We've had lots of allegedly outed kids on A2K who've said they were 12, etc. and
have been asked by fellow A2Kers (not the kids' parents)
to remove their accounts.
The NERVE of some people!!!
That is shocking!

I 'd never think of being so presumptuously arrogant!

If I felt strongly enuf about not speaking to him,
I 'd be the one to walk out, not expect HIM to do it !!!


In any case, if u don 't like anyone u can put him on Ignore
or just don 't read his posts.





David
0 Replies
 
sozobe
 
  2  
Reply Fri 22 Jul, 2011 06:15 am
Interesting discussion about the predator stuff, dlowan, I think it would be awesome if you could move into some sort of training/ prevention.

Just wanted to add that my own hesitation about Facebook for my kid is more about close-to-home dynamics than about stranger danger. Several of her friends are on FB and have sent friend requests to me, I haven't accepted them but in the course of following links etc., I've seen a lot of stuff that gives me pause. I didn't see any outright bullying (though I know that exists) but a lot of little digs and miscommunication and bleh.

There already has been some drama via texting (which I'm largely in favor of), and it seems like that goes up several notches on Facebook. I think that's the sort of thing that needs to be learned and dealt with rather than avoiding forever, but I don't think she's ready for it yet.

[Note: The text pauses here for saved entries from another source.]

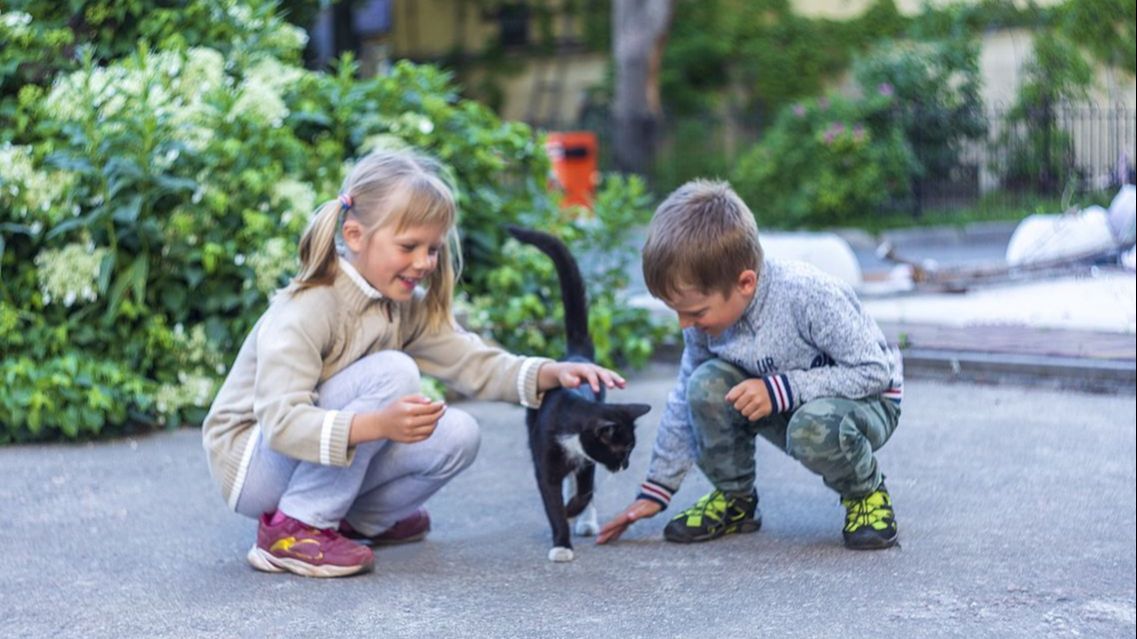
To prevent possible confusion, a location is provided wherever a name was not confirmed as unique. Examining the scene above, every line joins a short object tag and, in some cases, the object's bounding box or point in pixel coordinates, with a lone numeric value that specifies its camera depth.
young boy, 3.74
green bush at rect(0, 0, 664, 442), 5.41
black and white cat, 3.76
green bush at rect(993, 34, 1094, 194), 16.86
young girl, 3.59
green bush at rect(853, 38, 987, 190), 17.17
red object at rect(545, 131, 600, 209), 18.06
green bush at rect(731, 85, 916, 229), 15.83
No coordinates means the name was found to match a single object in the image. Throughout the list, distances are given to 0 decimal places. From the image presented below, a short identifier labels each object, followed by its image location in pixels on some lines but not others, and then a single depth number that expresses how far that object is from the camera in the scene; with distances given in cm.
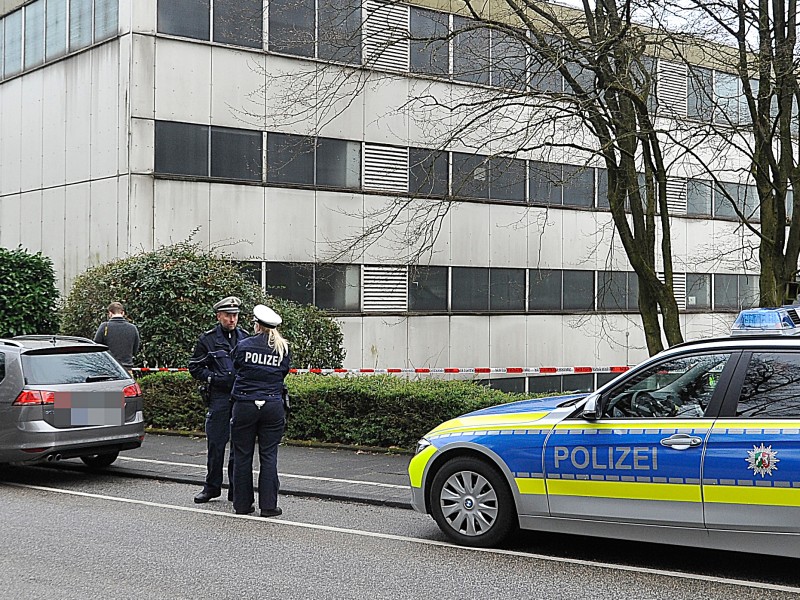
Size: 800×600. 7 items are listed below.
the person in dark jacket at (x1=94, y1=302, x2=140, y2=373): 1542
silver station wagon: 1088
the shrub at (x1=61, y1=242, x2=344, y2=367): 1731
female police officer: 900
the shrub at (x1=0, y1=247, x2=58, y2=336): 2069
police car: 683
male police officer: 984
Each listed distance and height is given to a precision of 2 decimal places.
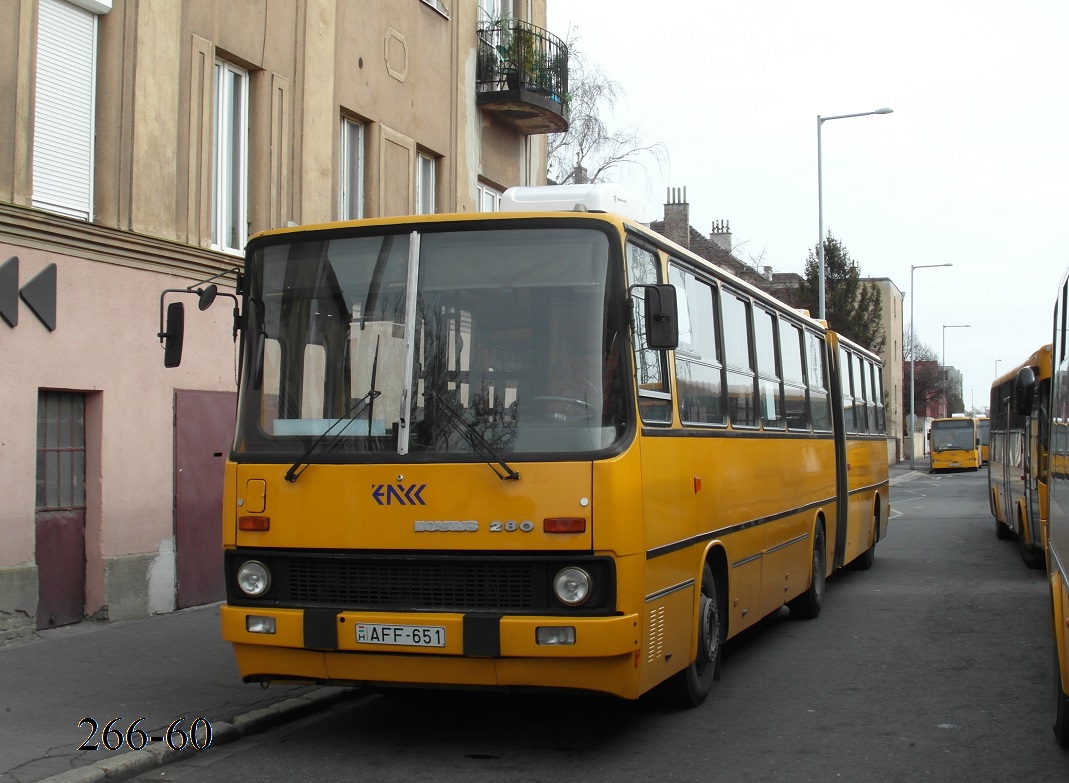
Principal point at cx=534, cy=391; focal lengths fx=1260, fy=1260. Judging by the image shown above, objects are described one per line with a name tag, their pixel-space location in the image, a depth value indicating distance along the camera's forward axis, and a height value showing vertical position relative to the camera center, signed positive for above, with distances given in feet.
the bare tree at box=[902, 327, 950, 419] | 316.60 +16.78
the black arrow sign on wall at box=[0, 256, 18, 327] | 33.96 +4.21
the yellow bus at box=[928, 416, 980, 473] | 197.88 +0.62
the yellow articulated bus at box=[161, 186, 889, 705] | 21.22 -0.21
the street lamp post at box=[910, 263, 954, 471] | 197.47 +15.26
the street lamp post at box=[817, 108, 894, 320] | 104.22 +20.21
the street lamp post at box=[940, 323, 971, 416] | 266.98 +25.76
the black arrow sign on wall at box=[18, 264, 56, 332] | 34.82 +4.21
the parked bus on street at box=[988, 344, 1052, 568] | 45.88 -0.73
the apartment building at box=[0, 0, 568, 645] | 35.01 +6.24
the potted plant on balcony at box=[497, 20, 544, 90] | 66.08 +20.67
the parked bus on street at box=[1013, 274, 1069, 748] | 21.27 -1.04
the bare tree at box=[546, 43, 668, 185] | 108.58 +27.75
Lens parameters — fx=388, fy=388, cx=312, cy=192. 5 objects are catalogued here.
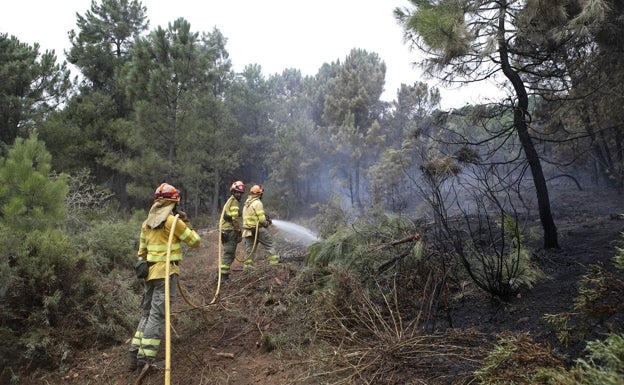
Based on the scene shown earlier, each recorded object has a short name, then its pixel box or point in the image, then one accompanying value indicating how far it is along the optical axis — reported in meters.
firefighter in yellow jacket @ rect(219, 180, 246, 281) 7.24
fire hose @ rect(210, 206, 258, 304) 6.82
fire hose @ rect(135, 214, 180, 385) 3.21
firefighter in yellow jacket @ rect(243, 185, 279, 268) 7.46
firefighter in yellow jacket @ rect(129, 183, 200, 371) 4.15
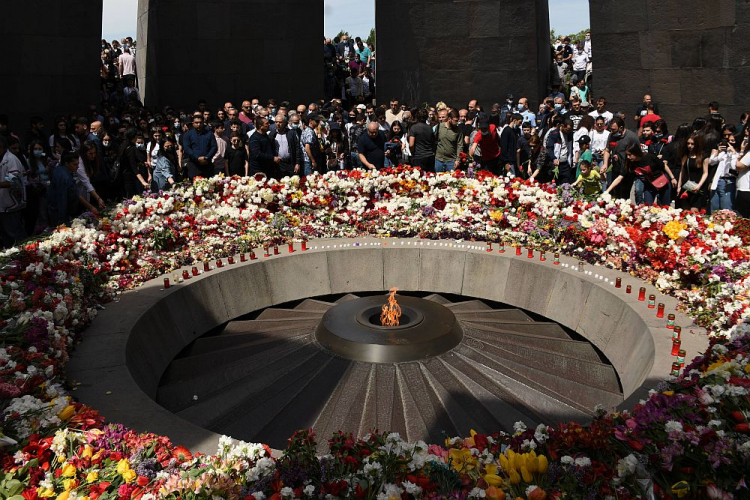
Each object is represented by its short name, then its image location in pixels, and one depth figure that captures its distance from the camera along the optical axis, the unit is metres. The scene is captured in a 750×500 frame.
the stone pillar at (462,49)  18.70
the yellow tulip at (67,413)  4.73
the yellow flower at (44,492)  3.93
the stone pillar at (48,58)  14.98
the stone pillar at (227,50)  18.92
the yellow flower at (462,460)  4.14
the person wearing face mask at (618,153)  11.52
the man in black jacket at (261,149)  12.51
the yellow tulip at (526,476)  3.91
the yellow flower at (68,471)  4.12
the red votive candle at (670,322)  6.77
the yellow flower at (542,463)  3.94
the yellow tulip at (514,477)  3.92
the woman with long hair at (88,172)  10.42
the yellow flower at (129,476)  4.12
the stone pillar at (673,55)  15.01
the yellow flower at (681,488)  3.70
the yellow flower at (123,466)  4.17
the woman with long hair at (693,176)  11.37
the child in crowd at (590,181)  11.82
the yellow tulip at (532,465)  3.96
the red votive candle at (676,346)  6.24
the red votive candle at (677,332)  6.48
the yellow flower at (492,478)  3.89
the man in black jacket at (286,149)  12.97
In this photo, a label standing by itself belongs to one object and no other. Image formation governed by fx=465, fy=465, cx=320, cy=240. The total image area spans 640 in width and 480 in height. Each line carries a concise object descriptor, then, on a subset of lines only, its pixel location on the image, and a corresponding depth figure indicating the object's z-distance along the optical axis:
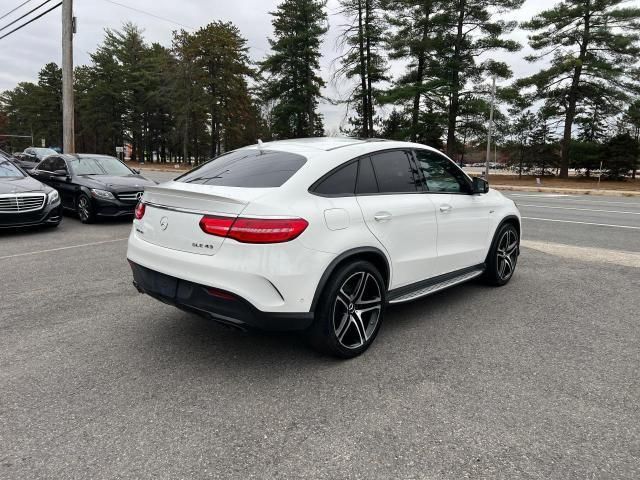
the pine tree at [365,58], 37.29
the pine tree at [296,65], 42.34
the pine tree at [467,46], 32.75
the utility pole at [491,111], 29.97
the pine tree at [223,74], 50.84
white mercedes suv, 2.96
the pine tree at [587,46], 32.69
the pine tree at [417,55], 33.69
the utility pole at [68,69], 16.20
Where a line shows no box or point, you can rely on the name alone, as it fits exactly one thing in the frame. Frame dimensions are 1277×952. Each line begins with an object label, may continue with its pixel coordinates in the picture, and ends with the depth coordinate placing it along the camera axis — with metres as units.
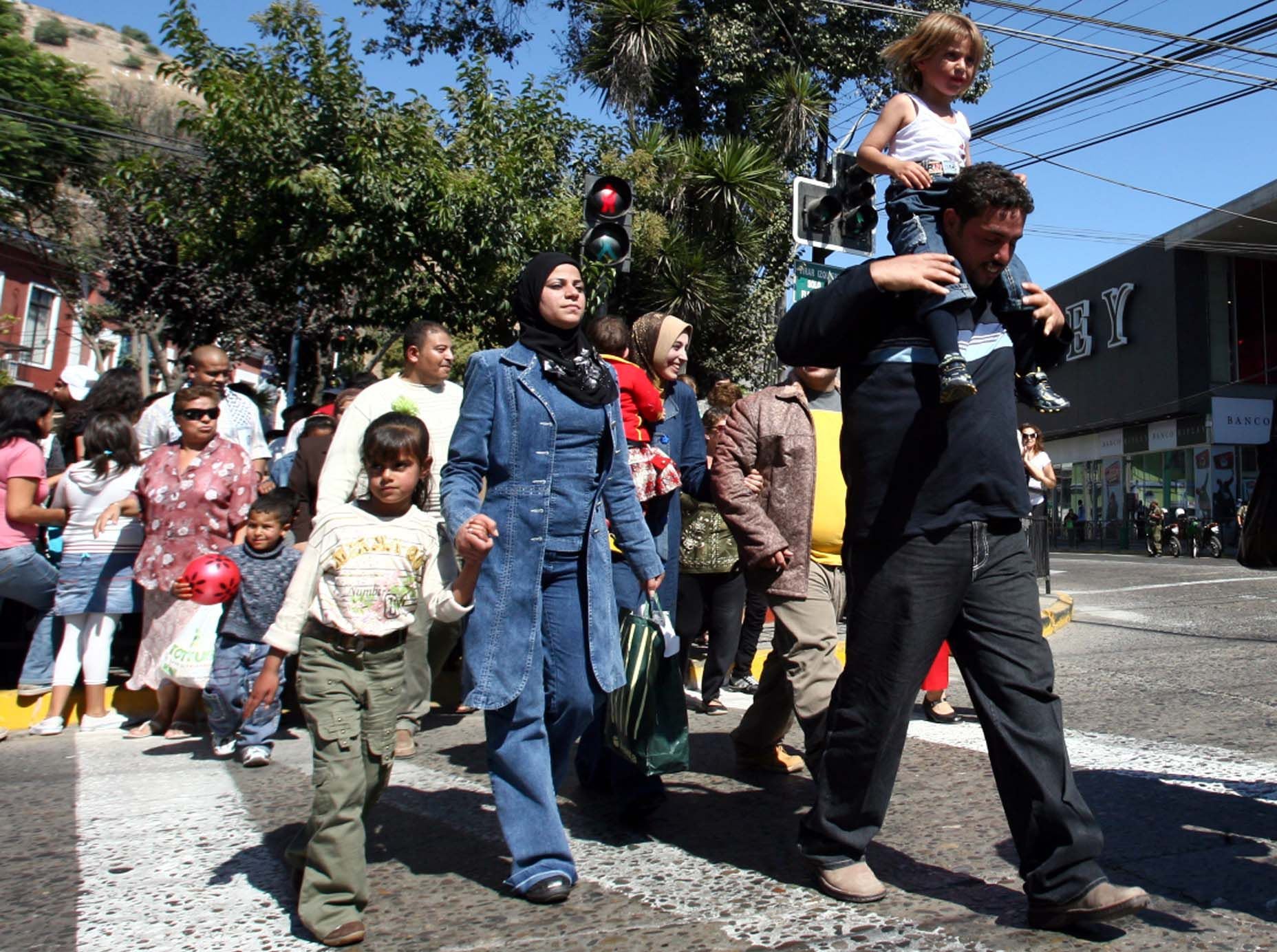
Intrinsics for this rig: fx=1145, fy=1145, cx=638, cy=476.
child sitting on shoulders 3.18
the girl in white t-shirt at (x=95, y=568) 6.36
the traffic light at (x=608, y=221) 8.92
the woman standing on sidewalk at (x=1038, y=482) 7.40
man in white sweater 5.37
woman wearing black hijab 3.37
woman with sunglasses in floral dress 6.15
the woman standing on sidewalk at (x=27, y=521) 6.33
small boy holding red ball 5.62
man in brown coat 4.36
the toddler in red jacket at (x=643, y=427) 4.63
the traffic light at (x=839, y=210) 9.75
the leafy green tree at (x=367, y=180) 14.13
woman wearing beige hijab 4.58
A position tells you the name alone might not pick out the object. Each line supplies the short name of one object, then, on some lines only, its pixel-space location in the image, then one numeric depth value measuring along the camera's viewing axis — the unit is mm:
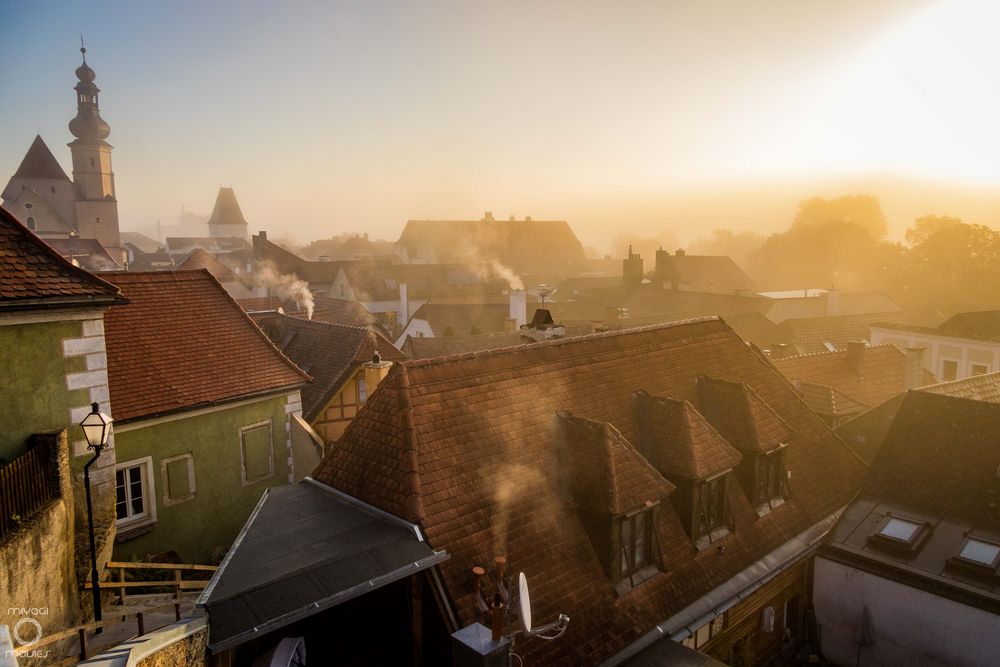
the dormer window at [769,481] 12938
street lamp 9266
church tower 91625
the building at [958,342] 32812
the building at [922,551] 11531
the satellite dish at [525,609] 7457
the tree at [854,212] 87312
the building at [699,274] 64562
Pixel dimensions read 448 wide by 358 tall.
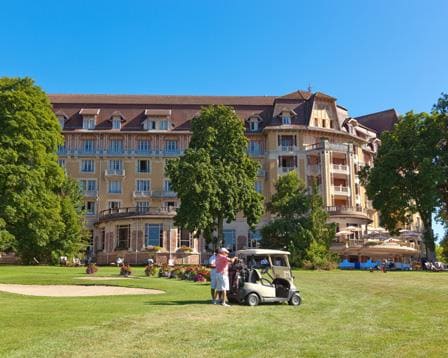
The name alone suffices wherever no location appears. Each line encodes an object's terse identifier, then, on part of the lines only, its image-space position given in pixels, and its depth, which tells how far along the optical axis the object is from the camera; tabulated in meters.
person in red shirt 16.86
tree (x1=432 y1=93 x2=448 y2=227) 47.97
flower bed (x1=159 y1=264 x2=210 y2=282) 27.68
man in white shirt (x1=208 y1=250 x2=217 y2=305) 17.17
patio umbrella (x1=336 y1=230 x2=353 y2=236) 51.73
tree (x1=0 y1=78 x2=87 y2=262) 38.22
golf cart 17.31
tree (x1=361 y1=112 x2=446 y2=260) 47.12
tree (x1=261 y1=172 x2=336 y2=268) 43.78
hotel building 66.12
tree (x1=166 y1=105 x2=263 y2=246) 42.04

She does hover a lot when I'm on Facebook and I've done some purposeful training when she's around.
Setanta
 
  1  
Reply Fri 22 Jul, 2011 06:16 am
@dlowan,
Cool stuff Miss C. Coney . . . too bad they couldn't find a native English-speaker for the narration, but fortunately they provided subtitles.
0 Replies
 
High Seas
 
  0  
Reply Fri 22 Jul, 2011 08:11 am
@jespah,
jespah wrote:

....... there are also open groups devoted to cycling, and frankly you could say you loved cycling or attended Barnard College and no one would check either) or provide the email address that they used to sign up for LinkedIn.

Frankly, it's not much of a solution, and it cramps the style of those of us who are trying to network and move outside of our personal inner circle -- which is precisely what networking is all about....

I question that; if someone falsely claims a degree from Barnard - or anyplace - maybe nobody will check today; but the claim will remain on the servers forever, and on the day someone does check for whatever reason the original poster will be outed as a liar and a fraud. People have had to resign for less.